Through the interview, it becomes clear that Satterwhite sees the physical Black body as one of many embodiments of a multiplicitous self; a queering of the self through time, space, and context. I think that the way many people with deviant identities, especially queer Black folks, navigate online space emulates this. In an essay on the Blackness of memes, artist, curator, and writer Aria Dean writes that, “for Blackness, the meme could be a way of further figuring an existence that spills over the bounds of the body, a homecoming into our homelessness.” In “We Real Cool” Lauren Jackson makes similar claims, describing how “the internet allows and requires us each to be many people at the same time,” in effect creating a representation of Blackness that is “multiplicitous” and “unbounded.” For the othered body, unboundedness and transcendence are inevitable in a system that can never grasp the depth, the opacity, of such unreadable embodiment. Ultimately, these more amorphous interpretations of a plural self comfort me, reminding me of my early days on the internet where joy and pleasure were easily found through experiments with playing multiple selves, many facets of who I ought to be.
These days, my most amusing use of the internet is Twitter. The Twitter timeline, once chronological and free of algorithms that do the searching for you, has become increasingly curated–pushing trends and viral tweets that were supposed to be relevant to the top of my timeline, while tweets from favored mutuals disappeared into the abyss. The effect was immense once isolated by the pandemic. I felt like I needed to speak a certain way, be a special kind of self-deprecating funny, to reach the masses I had once shared physical space with. So, I created an alt.

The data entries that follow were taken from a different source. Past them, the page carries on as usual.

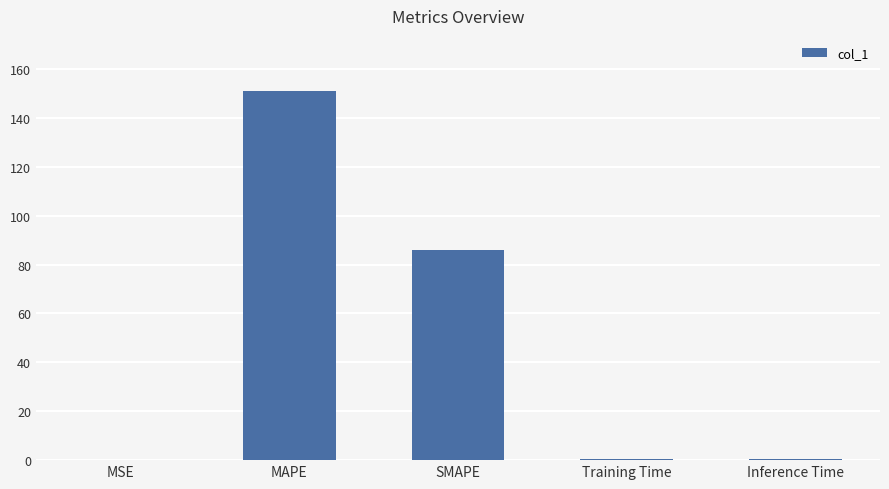

Where is the data nearest to the value 75?

SMAPE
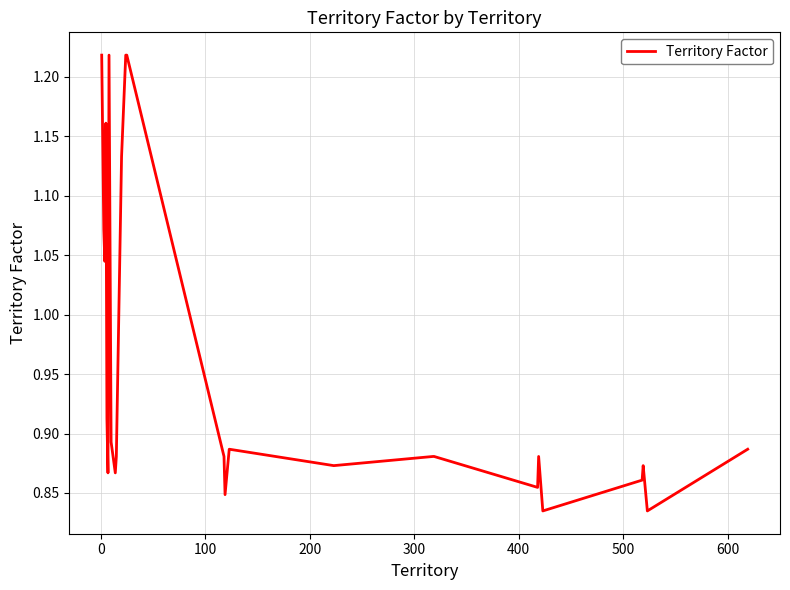

What is the difference between the maximum and minimum values?

0.4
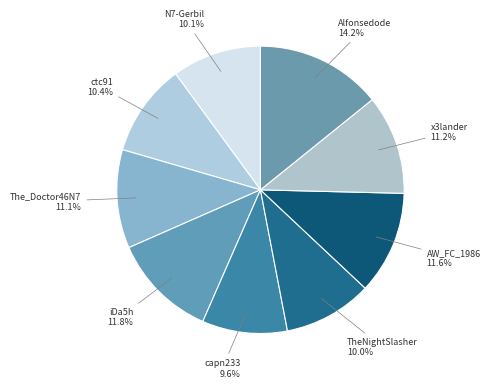

Count the number of slices in the pie.

9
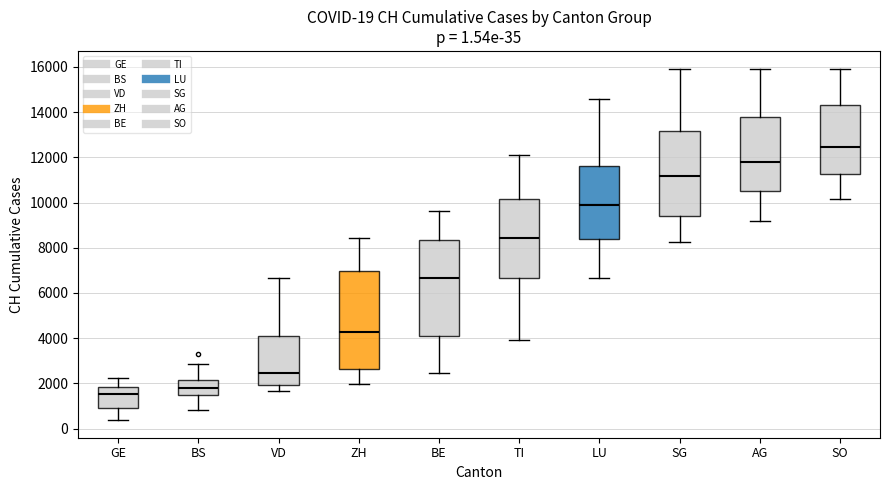

Which box has the highest median line?

SO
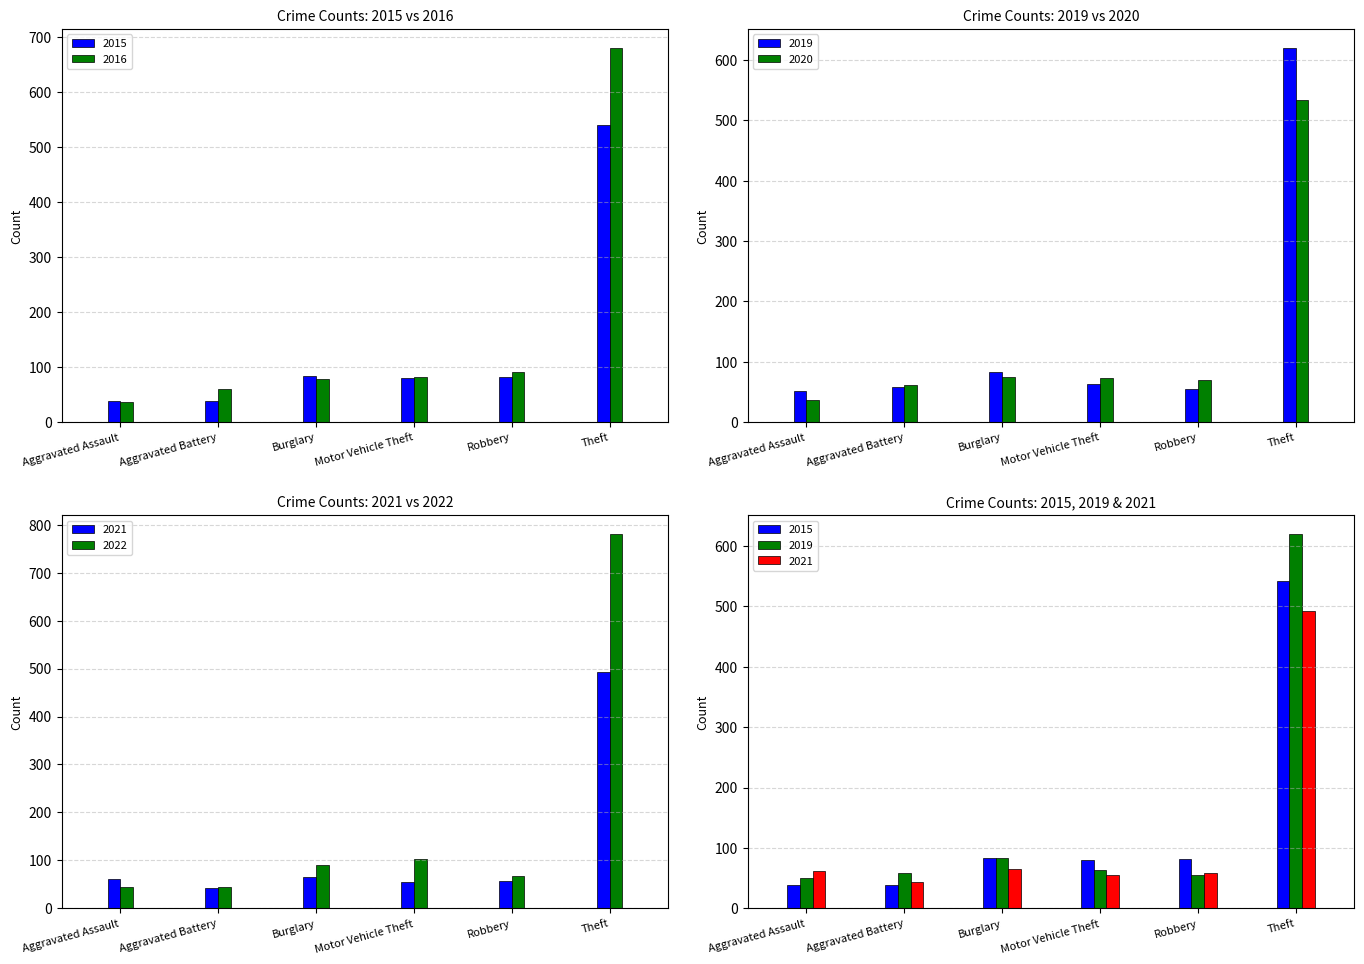

What is the maximum value for 2016?

681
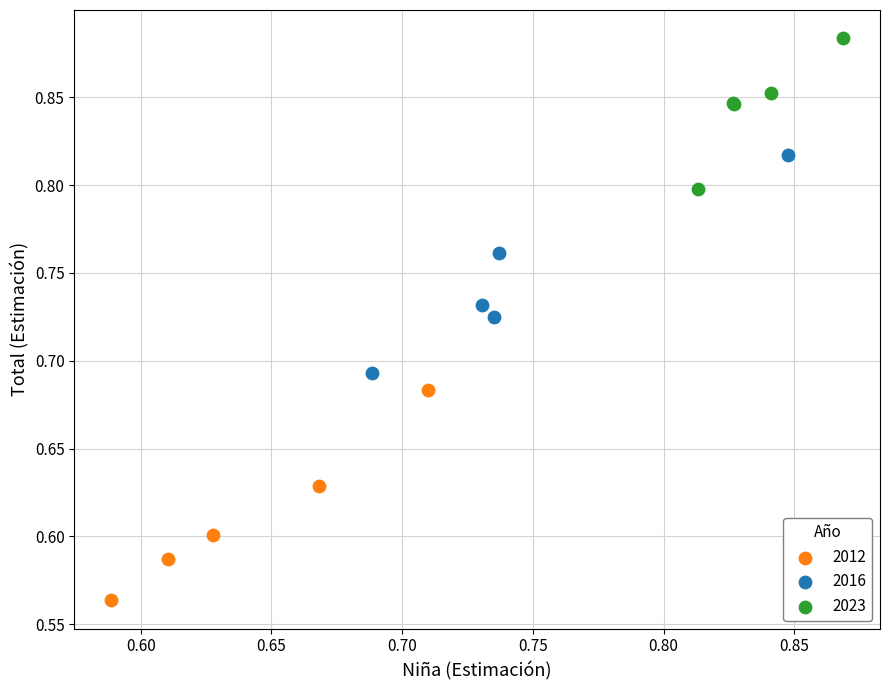

Which series reaches the maximum Y coordinate?

2023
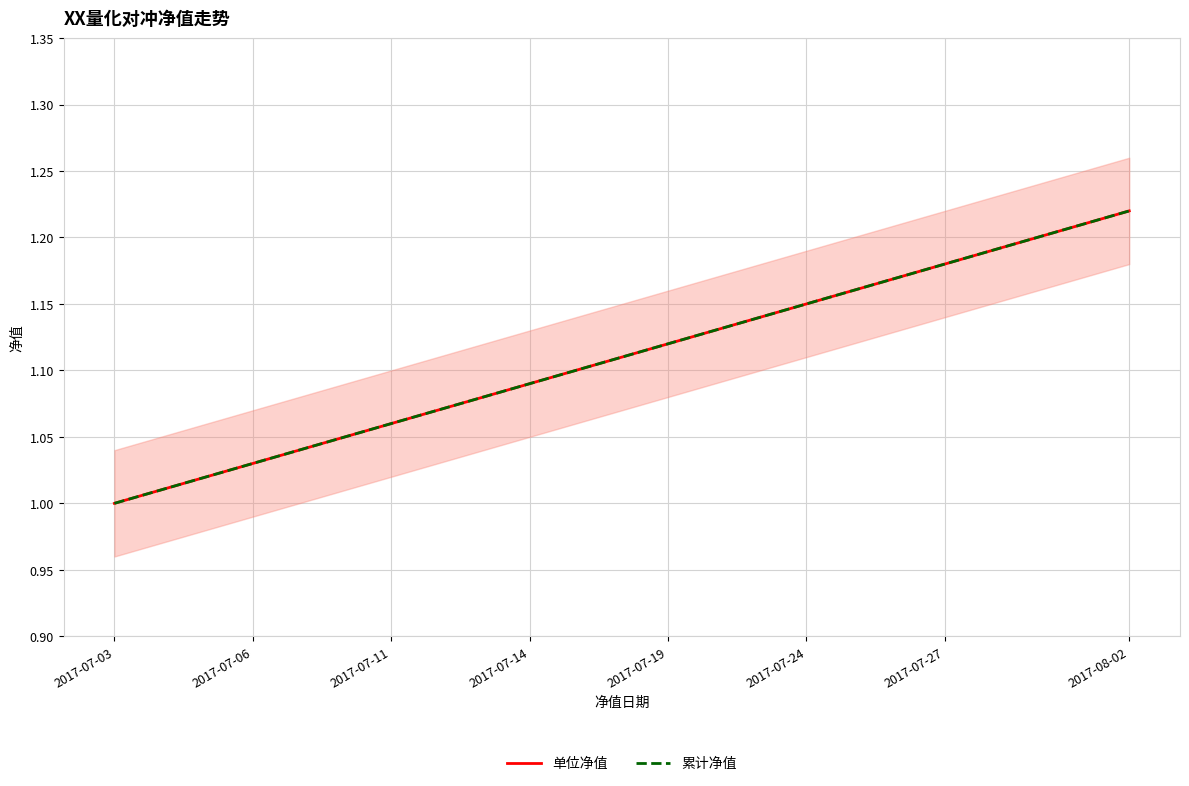

True or false: 累计净值 and 单位净值 cross at least once.

False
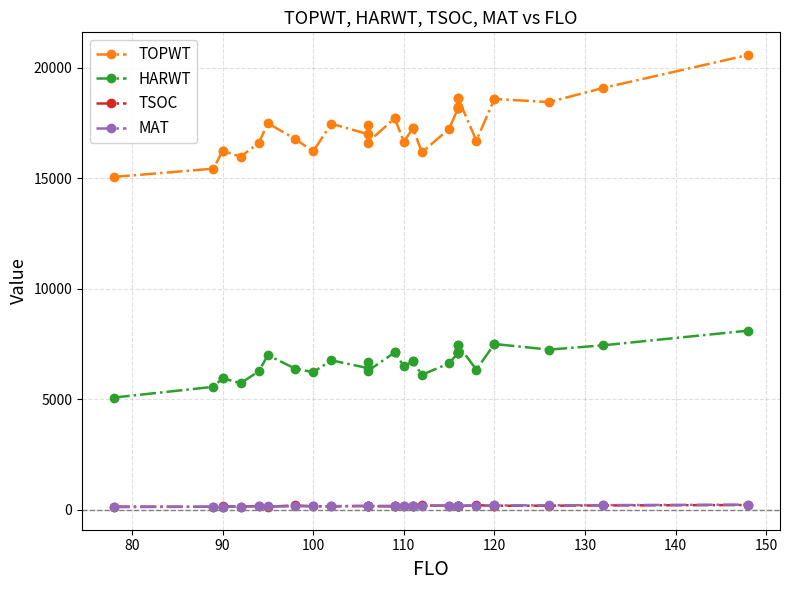

List the series in order of their peak value, lowest first.

TSOC, MAT, HARWT, TOPWT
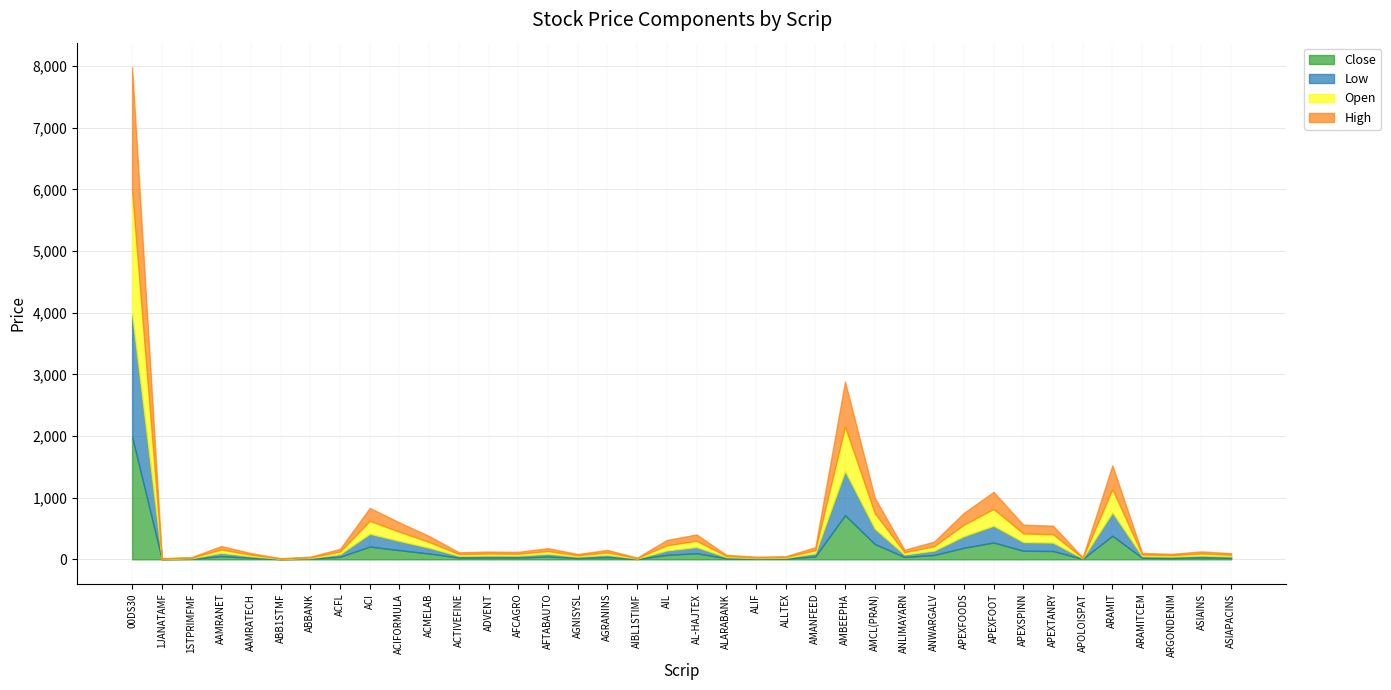

What is the sum of the Open values at 1JANATAMF and 00DS30?

2009.7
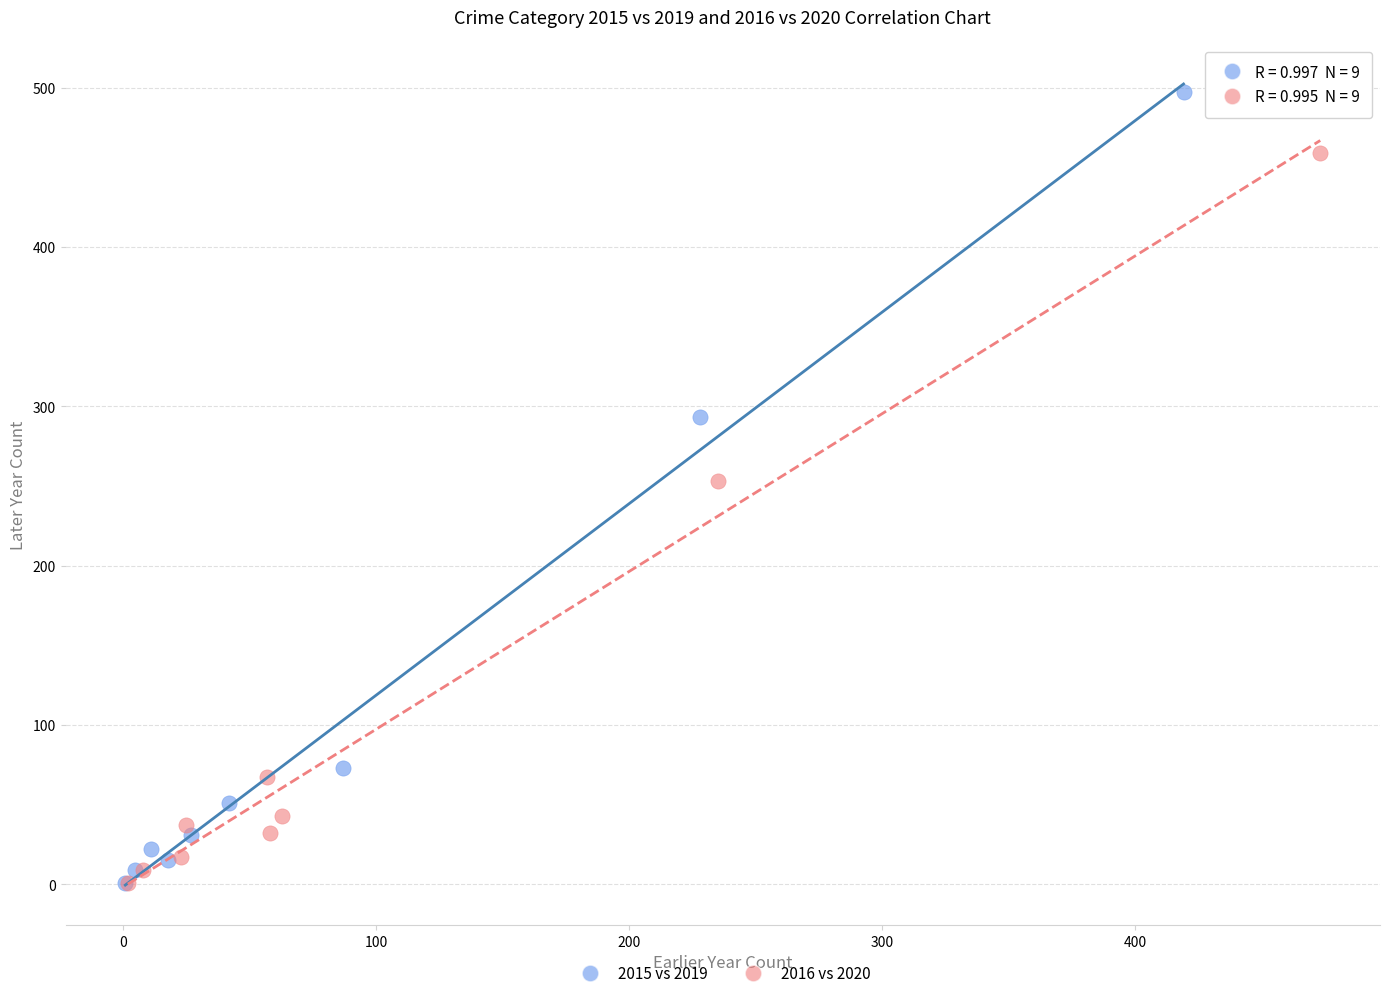

Which series reaches the maximum Y coordinate?

2015 vs 2019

Sporting a memed image of Mariah Carey emblazoned with “I’M HIGH!!!!!!!!” below her face as its profile picture, my alt was created in the summer of 2020, once I began to consider the implications of job recruiters potentially finding my most errant thoughts online. Most of the tweets on this account are retweets of culturally specific memes related to New Jersey, pop culture, astrology, and my own thoughts–trivial complaints, hot takes, and pseudo-intellectual musings that I assume would not fit the “brand” of my more professional, and more public, account. Perspectives and dogmas introduced to me from my own time at a small liberal arts college color my commentary on content mostly originating from Black Twitter in a way that feels unpopular. I make light of the more tragic occurrences in my life, memeing the pain away. I complain about the fear that work will never end, that my life will spill into a never ending stream of 40-hour work weeks, despite my own ambitions. I muse about why all my favorite musical artists are freaky white men. I describe myself through images of other people, quote tweeting, “this is me [insert thing I do].” On my alt, I toy with a number of registers I decide to speak through, picking and choosing selves that seem to match who I wish to be at any given moment. I joke about feeling like a disembodied hottie. On this account, I’m too personal, too messy, too much–nothing here feels legible because I’m just being me. But, on this globalized and capitalizing web, it’s the most human outlet for expression I’ve been able to find for awhile. It’s the closest I’ve come to unbecoming everything I’ve constructed myself into.